At the initial stages, it’s also hard to know when the sale will happen.
Below are a handful of tips to help you on your way…
- Have a think about whether you want to use an online estate agency, go for a more traditional approach or somewhere in between;
- Watch out for ‘too good to be true pricing’ (check out the Property Solvers Express Sale service for some information on how we can get you an offer within 28 days);
- Make sure the agency will get your house good exposure, especially if you’re in an over-saturated area. Make sure it will appear on the main portals like Rightmove, Zoopla and Prime Location (see where our own agency advertises here);
- Go for a sole agency sale (multiple agency sales often sends confusing messages to the market);
- Remember to look at the estate agency’s online reviews (here are ours);
- Check out the estate agent’s knowledge of the market and previous performance.
Selling at Auction
If you’re looking for a quicker sale, putting your house up for auction can be a wise decision.

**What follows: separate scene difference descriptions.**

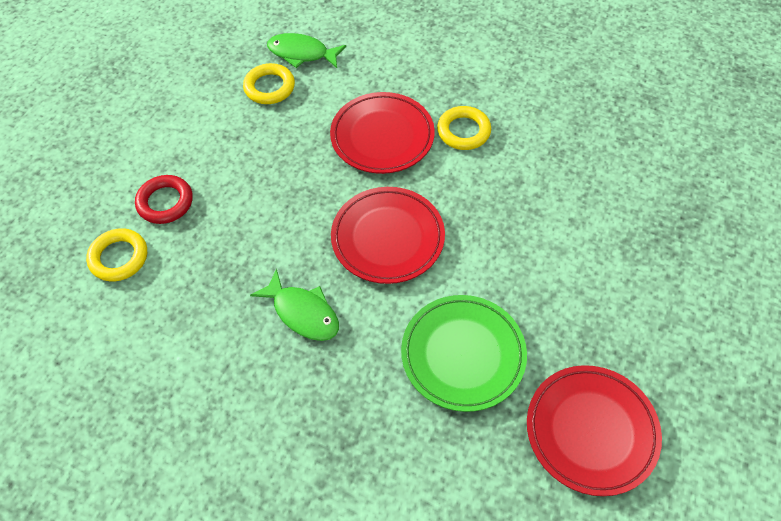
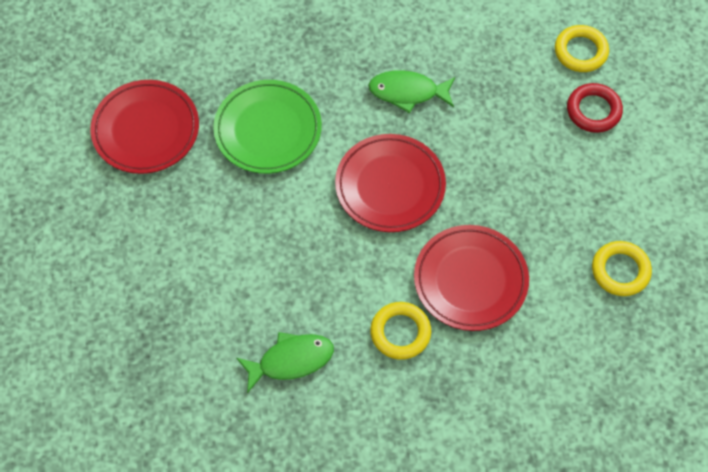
camera: 145 degrees right, 5 degrees up
(302, 53) = (628, 330): green fish -> green fish (291, 360)

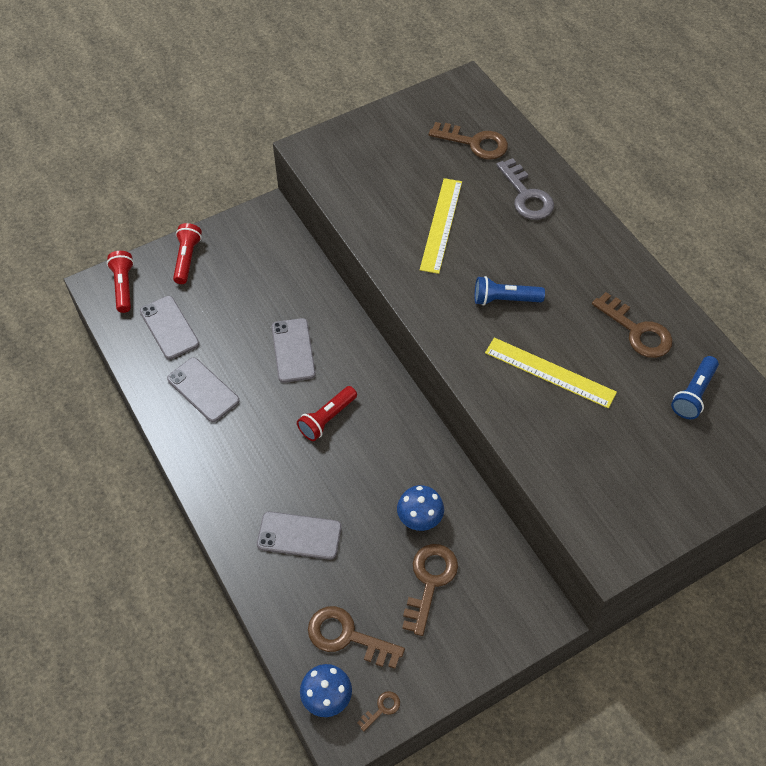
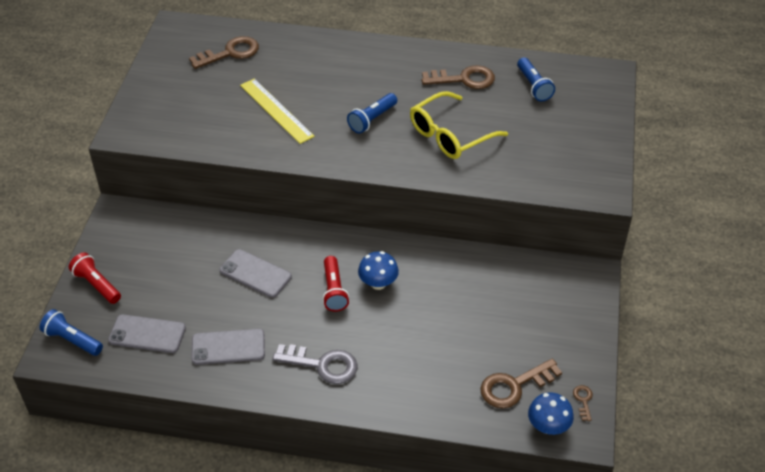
camera: 50 degrees left, 10 degrees down
(123, 286) = (72, 340): red flashlight -> blue flashlight
(299, 536) = (411, 365): grey phone -> none
(419, 518) = (463, 290): blue mushroom -> blue mushroom (378, 283)
(429, 582) = (515, 316): brown key -> none
(526, 195) = (304, 58): grey key -> grey key (322, 365)
(550, 372) = (450, 135): yellow ruler -> yellow glasses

Over the last couple of decades, auction houses have widened their remit to take on all types of properties.
You’ll generally have to wait longer compared to a quick cash house sale (see below).
However, you’ll be safe in the knowledge that, once the hammer falls, the buyer must move forward. Pulling out will mean heavy financial penalties.
Although criticised by some industry commentators, there is also is the ‘modern method of auction’. This is somewhere in between an estate agency and auction house sale.
Advantages
- Auction property buyers are ‘business-minded’. Like homebuying companies (like ourselves), hey often want to buy as quickly as you want to sell;
- You won’t usually be dealing with buyers who will waste your time, especially after the hammer falls;
- If the property has structural defects, you should be able to sell (albeit at a lower price);
- Any buyer will have their finances in place. Typically, most auction houses will give them 20-25 working days to complete;
- It’s unusual for sales to fall through after a successful bid on your property. The buyer will have to pay a 10% deposit + fees which will be lost if completion doesn’t happen;
- The price agreed at the fall at the hammer (usually above your ‘reserve’) will not change.
Disadvantages
- Auction sales take longer than people assume. First, you’ll have to list your property before it gets marketed. Prospective buyers need to view and check the legal pack. Popular auction houses often have a waiting list so you may end up waiting further to get into the catalogue. Once the hammer falls, you’ll then have to wait for a month to complete. The reality is that it can take 3-4 months in total to actually sell at auction;
- Auction houses normally run 2 or 3 open days for potential buyers. Whilst you don’t have to be there, it can cause some disruption;
- The costs of selling, in terms of legal and estate agency fees, are much higher (often double). If you don’t sell on the day, some auction houses charge extra fees to relist;
- The bigger auction houses often charge for room hire, using their online platform and other supplementary advertising fees. Therefore, always read the small print;
- Remember putting a property at auction doesn’t guarantee a sale. There’s a 25-30% chance that your property won’t sell, especially if you’re over-ambitious with the price;
- Just like estate agents, auction houses are eager to win your business. Sometimes this will mean they may over-value your property. The result is that you fall into the pile of unsold lots on auction day. The good ones will have your best interests at heart.
Quick House Sale Company
If you’re looking for a swift and hassle-free sale, using a company like Property Solvers may work well for you.
Most firms in our industry will cover your legal fees. As it’s a private sale, you also won’t have to worry about estate agency fees.
The trade-off is that the purchase price is likely to be in the region of 75% of the current market value.
Most will want to undertake a formal valuation (using a surveyor) and base the purchase price on that.